After her vaginoplasty, Jorgensen planned to marry labor union statistician John Traub, but the engagement was called off. In 1959 she announced her engagement to typist Howard J. Knox (at right with Jorgensen) in Massapequa Park, New York, where her father had built her a house in Massapequa, NY after her reassignment surgery. However, the couple was unable to obtain a marriage license because Jorgensen's birth certificate listed her as male. In a report about the broken engagement, The New York Times noted that Knox had lost his job in Washington, D.C. when his engagement to Jorgensen became known.

In 1967, Jorgensen moved to California after her parents passed away. She left behind the ranch home built by her father in Massapequa and settled at the Chateau Marmont in Los Angeles, California for a period of time. It was also during this same year that Jorgensen published her autobiography Christine Jorgensen: A Personal Autobiography, which chronicled her life experiences as a trans woman and included her own personal perspectives on major events in her life.

During the 1970s and 1980s, Jorgensen toured university campuses and other venues to speak about her experiences. She was known for her directness and polished wit. She once demanded an apology from Vice President Spiro T. Agnew when he called another politician "the Christine Jorgensen of the Republican Party" (Agnew refused her request).
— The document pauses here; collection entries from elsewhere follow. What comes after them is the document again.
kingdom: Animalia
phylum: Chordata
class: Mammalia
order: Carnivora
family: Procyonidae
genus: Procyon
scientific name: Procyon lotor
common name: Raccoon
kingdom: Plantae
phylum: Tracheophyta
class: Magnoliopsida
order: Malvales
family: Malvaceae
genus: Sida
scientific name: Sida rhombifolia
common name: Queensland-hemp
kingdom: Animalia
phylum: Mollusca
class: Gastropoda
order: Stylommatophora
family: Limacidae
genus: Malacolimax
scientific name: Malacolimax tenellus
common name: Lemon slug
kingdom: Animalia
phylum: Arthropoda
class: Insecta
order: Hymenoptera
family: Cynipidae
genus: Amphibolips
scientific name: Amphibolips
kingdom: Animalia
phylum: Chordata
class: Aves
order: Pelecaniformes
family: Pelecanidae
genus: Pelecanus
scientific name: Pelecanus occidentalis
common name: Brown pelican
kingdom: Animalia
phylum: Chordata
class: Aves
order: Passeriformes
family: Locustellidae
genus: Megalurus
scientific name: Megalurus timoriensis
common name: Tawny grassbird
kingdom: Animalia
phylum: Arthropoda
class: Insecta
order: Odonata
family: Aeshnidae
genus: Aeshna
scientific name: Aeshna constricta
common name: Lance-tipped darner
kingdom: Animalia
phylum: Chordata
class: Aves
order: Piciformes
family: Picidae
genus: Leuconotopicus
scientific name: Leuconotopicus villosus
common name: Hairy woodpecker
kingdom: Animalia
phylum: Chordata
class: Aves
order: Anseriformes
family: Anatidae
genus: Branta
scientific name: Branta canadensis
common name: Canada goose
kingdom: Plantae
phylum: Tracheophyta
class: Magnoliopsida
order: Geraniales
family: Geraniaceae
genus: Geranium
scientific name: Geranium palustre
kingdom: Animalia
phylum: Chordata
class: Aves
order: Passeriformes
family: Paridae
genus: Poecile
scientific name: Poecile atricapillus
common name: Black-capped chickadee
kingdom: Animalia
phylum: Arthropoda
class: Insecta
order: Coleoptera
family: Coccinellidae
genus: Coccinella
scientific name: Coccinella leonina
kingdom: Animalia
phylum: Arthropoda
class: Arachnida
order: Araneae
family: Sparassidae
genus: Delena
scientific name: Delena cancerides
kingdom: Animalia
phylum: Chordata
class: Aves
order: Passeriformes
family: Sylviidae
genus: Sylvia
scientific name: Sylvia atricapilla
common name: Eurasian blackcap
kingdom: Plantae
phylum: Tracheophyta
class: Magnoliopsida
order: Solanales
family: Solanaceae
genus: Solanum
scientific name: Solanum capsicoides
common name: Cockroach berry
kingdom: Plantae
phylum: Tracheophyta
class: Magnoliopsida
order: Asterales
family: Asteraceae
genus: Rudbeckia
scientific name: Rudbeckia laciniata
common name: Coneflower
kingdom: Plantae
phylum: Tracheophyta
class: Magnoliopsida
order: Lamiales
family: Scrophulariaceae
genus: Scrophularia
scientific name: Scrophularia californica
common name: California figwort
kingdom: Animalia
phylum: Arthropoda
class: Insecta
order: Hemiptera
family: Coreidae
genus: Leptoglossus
Jorgensen also worked as an actress and nightclub entertainer and recorded several songs. In her nightclub act, she sang several songs, including "I Enjoy Being a Girl" and at the end made a quick change into a Wonder Woman costume. Jorgensen continued her act, performing at Freddy's Supper Club on the Upper East Side of Manhattan until at least 1982, when she performed twice in the Hollywood area: once at the Backlot Theatre, adjacent to the discothèque Studio One, and later at The Frog Pond restaurant. This performance was recorded and has been made available as an album on iTunes. In 1984, Jorgensen returned to Copenhagen to perform her show and was featured in Teit Ritzau's Danish transsexual documentary film Paradiset er ikke til salg (Paradise Is Not for Sale). Jorgensen was the first and only known trans woman to perform at Oscar's Delmonico Restaurant in downtown New York, for which owners Oscar and Mario Tucci received criticism.

Jorgensen said in 1989, the year of her death, that she had given the sexual revolution a "good swift kick in the pants." She died of bladder and lung cancer four weeks short of her 63rd birthday.

As a transgender spokesperson and public figure, Jorgensen influenced other transgender people to change their sex on birth certificates and to change their names. Jorgensen's case was also significant because, for the first time, it led to complications over sex and science and the changing definition of sexuality. Gender was thought of as a set binary (where one could only be male or female) that was permanent, but Jorgensen's case questioned that stability.

In 2012 Jorgensen was inducted into the Legacy Walk, an outdoor public display which celebrates LGBT history and people.

3 comments:

Dov said...

Christine Jorgensen was a pioneer. However she is now forgotten by most of the trans community who want to rewrite history.

Sooo-this-is-me said...

Wow, this is amazing to me that this happens so long ago. She must have been so brave, it certainly shows the need to live your life as the gender you feel you truly are.

BillyG said...

Glad you brought her up. She really made the headlines as a major pioneer. She made up her mind as to who she truly was and remained classy. Too bad people today know so little about history, even if it affects them directly. Any more, if it doesn't happen at the moment, people are oblivious as to the history that everyone should know.